Я иду искать — страница 2 из 23

— Но ведь он тоже великий путешественник! — одна малявка пищит. Я думал, она вообще из третьего класса, а она, оказывается, в пятом.

— А мы что, хуже? Подумаешь, пятьсот двенадцатая школа! А нам чучело обещали… — опять все как загалдят.

— Минутку! Минутку! — Роберт Иванович встал. — А почему не Козлов? Не Семёнов-Тян-Шанский? Или не Беринг, наконец?

— А чучело? — говорит малявка. — Почти что новое, в натуральную величину.

— В пятьсот двенадцатой школе думают, что они «ого-го», а мы «хе-хе-хе», — говорит один ушастый. — А мы возьмём и докажем! Подумаешь, у них Миклухо-Маклай учился!

— Нет, нет, нет! — сказал Роберт Иванович. — Это порочный путь, и мы на него не станем! Поиск — наука! А в науке не делаются открытия кому-то назло! Никакого открытия не будет. И я с грустью вижу, что ваш выбор случаен! И я с грустью отмечаю, что с таким же успехом вы могли бы вместо Пржевальского выбрать адмирала Нельсона или балетмейстера Фокина! И я с грустью констатирую: это неправильный поступок!

— Да мы уже столько всего набрали! — пищит малявка. — И книги, и фотографии!

— Да ведь это всё уже тыщу раз известно! Какой же это поиск! Какое же это открытие?
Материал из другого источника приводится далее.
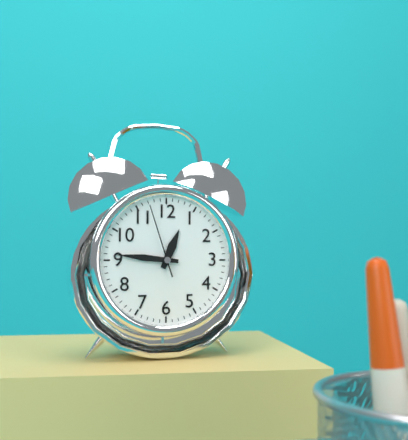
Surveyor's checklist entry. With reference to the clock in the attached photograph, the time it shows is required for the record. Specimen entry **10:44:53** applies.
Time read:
**12:46:57**
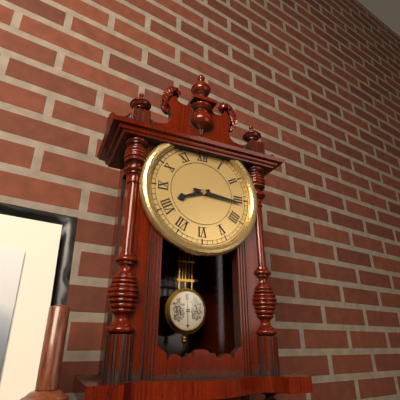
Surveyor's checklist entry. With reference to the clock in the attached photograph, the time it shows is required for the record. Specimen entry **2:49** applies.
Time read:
**8:16**
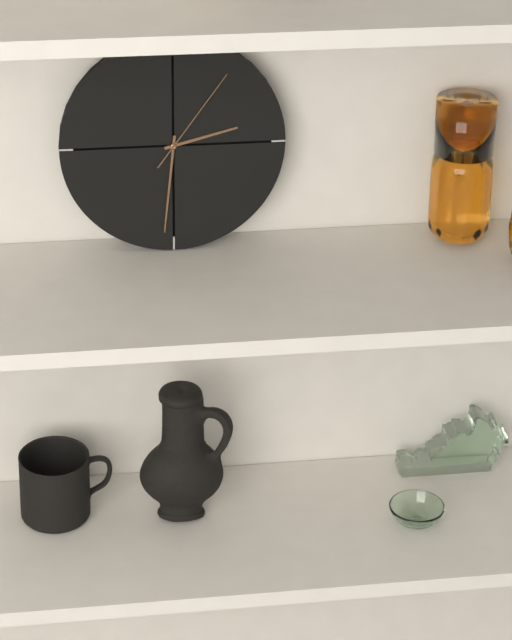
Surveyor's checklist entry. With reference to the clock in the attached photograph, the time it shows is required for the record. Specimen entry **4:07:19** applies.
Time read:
**2:31:06**
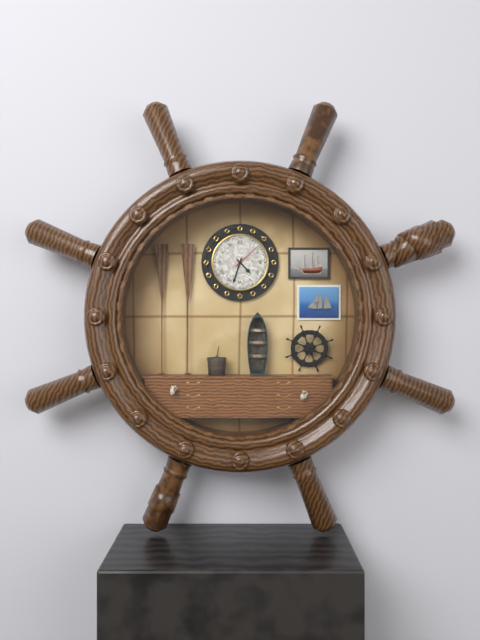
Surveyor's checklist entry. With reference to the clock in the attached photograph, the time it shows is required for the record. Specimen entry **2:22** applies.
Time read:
**4:33**
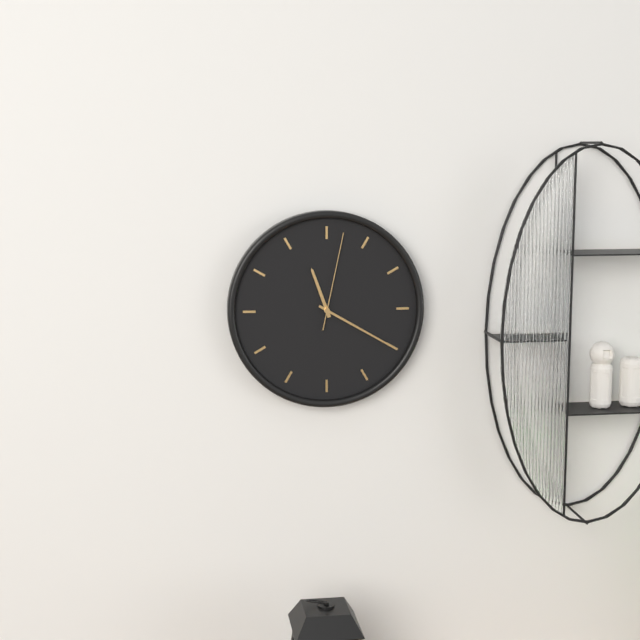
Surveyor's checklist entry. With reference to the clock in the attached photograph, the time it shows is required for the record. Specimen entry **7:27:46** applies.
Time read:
**11:20:02**
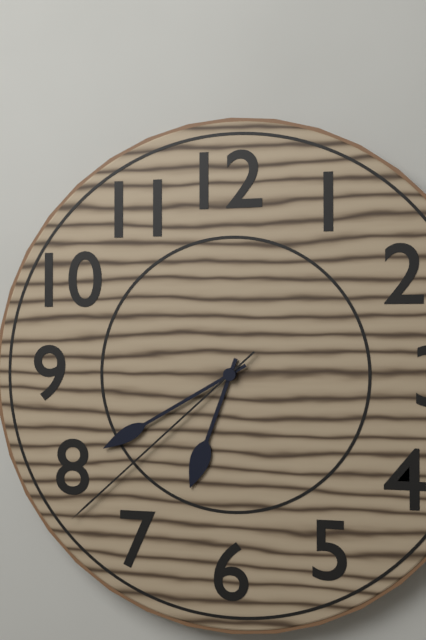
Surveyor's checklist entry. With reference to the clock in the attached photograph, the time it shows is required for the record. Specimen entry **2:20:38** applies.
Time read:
**6:40:38**
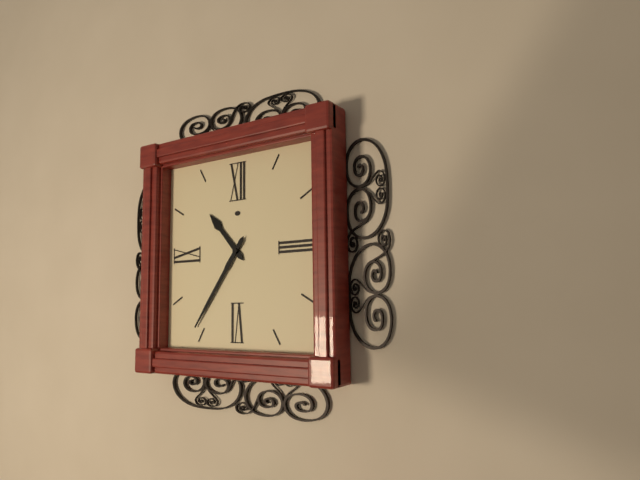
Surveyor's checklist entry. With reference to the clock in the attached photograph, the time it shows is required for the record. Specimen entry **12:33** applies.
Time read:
**10:36**
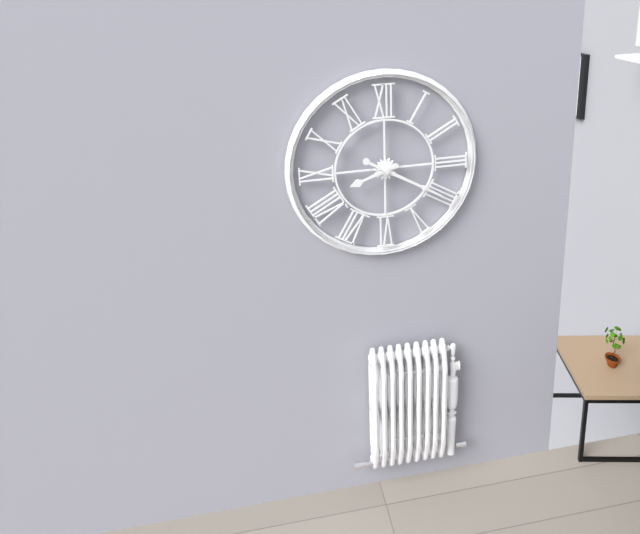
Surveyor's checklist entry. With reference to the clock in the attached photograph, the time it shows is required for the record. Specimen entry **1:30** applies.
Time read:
**8:20**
И что же только Пржевальский и ничего другого в ваши головы не пришло? — Все замолчали и стали смотреть в пол. — Да ведь тема-то у вас под ногами! — Роберт Иванович даже вскочил и стал бегать по кабинету. — В вестибюле на полу надпись: «Училище основано в тысяча восемьсот семьдесят седьмом году»! Что это за год?

— Через два года сто лет будет! — сказал кто-то.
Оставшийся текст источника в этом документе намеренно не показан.